Thank goodness for the City Council auditor and the General Counsel’s Office.
Together they exposed the JEA’s boneheaded performance pay plan scheme as illegal and financially ridiculous.
It was not always that way.
JEA began paying for performance in 1990. Used correctly, it can be an effective way to improve productivity.
Then, the CEO and Board annually set the numbers JEA had to hit for employees to earn any payout. The CEO was the only employee not eligible for payout since he is the person setting — with the Board — the measured performance levels.
The maximum potential payout was 5% of employee salary but it rarely, if ever got that high.
It used the same 3 factors every year with tougher all-time record results required each year to get any payout:
- Customer satisfaction (measured by independent polling)
- Workplace safety, measured by OSHA numbers.
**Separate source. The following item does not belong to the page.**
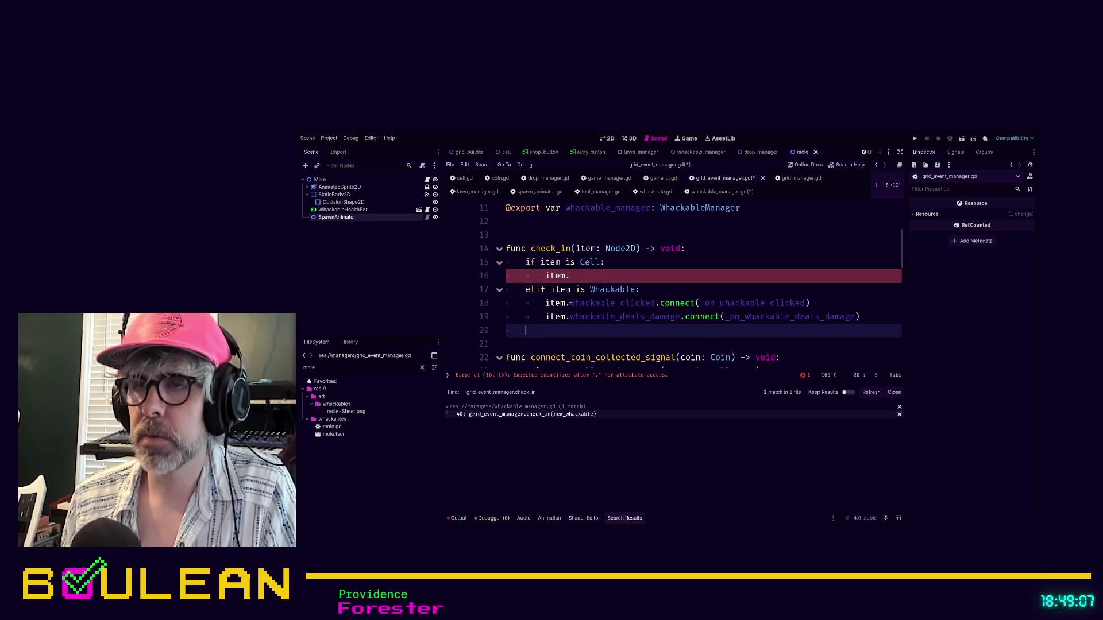
click(570, 303)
- Employee and asset productivity, measured with statistics modeled in large part on a famous business management book
Performance targets were set for productivity and safety improvements, so that cost savings from better performance more than funded any payouts
The plan was changed by current CEO Aaron Zahn and it has been soundly criticized.
General Counsel Jason Gabriel advised the JEA to drop the Zahn plan because it was on shaky legal ground.
Council Auditor Kyle Billy said the plan could cost JEA up to $636.6 million if the utility was sold to a private company.
The City Council voted unanimously to recommend the JEA scrap the plan and Zahn said it would.
One council member is demanding Zahn’s resignation.
That certainly seems in order, as does resignation of the entire JEA board, which seems to have provided little oversight.
If Mayor Lenny Curry wants to restore confidence in his plan to sell the JEA – a plan that must be approved by voters in order to take place – he would seek that outcome.